Apache Kafka® concepts

A comprehensive glossary of essential Apache Kafka® terms and their meanings.

Broker

A server that operates Apache Kafka, responsible for message storage, processing, and delivery. Typically part of a cluster for enhanced scalability and reliability, each broker functions independently but is integral to Kafka's overall operations, separate from tools like Apache Kafka Connect.

Consumer

An application that reads data from Apache Kafka, often processing or acting upon it. Various tools used with Apache Kafka ultimately function as either a producer or a consumer when communicating with Apache Kafka.

Consumer groups

Groups of consumers in Apache Kafka are used to scale beyond a single application instance. Multiple instances of an application coordinate to handle messages, with each group allocated to different partitions for even workload distribution.

Event-driven architecture

Application architecture centered around responding to and processing events.

Event

A single discrete data unit in Apache Kafka, consisting of a value (the message body) and often a key (for quick identification) and headers (metadata about the message).

Kafka node

See Broker

Kafka server

See Broker

Message

See Event

Partitioning

A method used by Apache Kafka to distribute a topic across multiple servers. Each server acts as the leader for a partition, ensuring data sharding and message order within each partition.

Producer

An application that writes data into Apache Kafka without concern for the data's consumers. The data can range from well-structured to simple text, often accompanied by metadata.

Pub/sub

A publish-subscribe messaging architecture where messages are broadcasted by publishers and received by any listening subscribers, unlike point-to-point systems.

Queueing

A messaging system where messages are sent and received in the order they are produced.
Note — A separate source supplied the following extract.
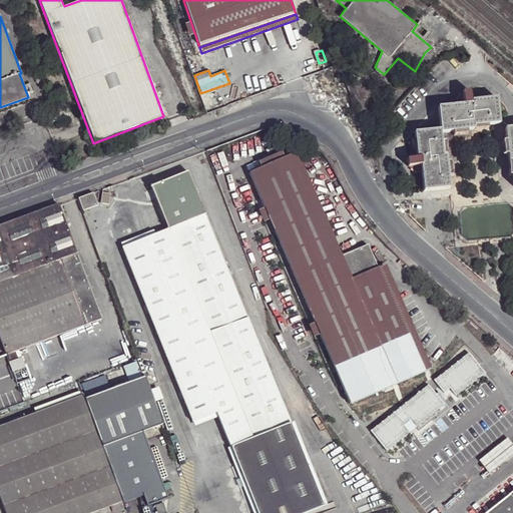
[(441,131),(454,129),(468,128),(475,127),(475,124),(488,123),(500,122),(497,96),(472,99),(471,89),(464,89),(465,103),(438,105),(441,128),(441,131)]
Apache Kafka maintains a watermark for each consumer to track the most recent message read.

Record

See Event

Replication

Apache Kafka's feature for data replication across multiple servers, ensuring data preservation even if a server fails. This is configurable per topic.

Topic

Logical channels in Apache Kafka through which messages are organized. Topics are named in a human-readable manner, like sensor-readings or kubernetes-logs.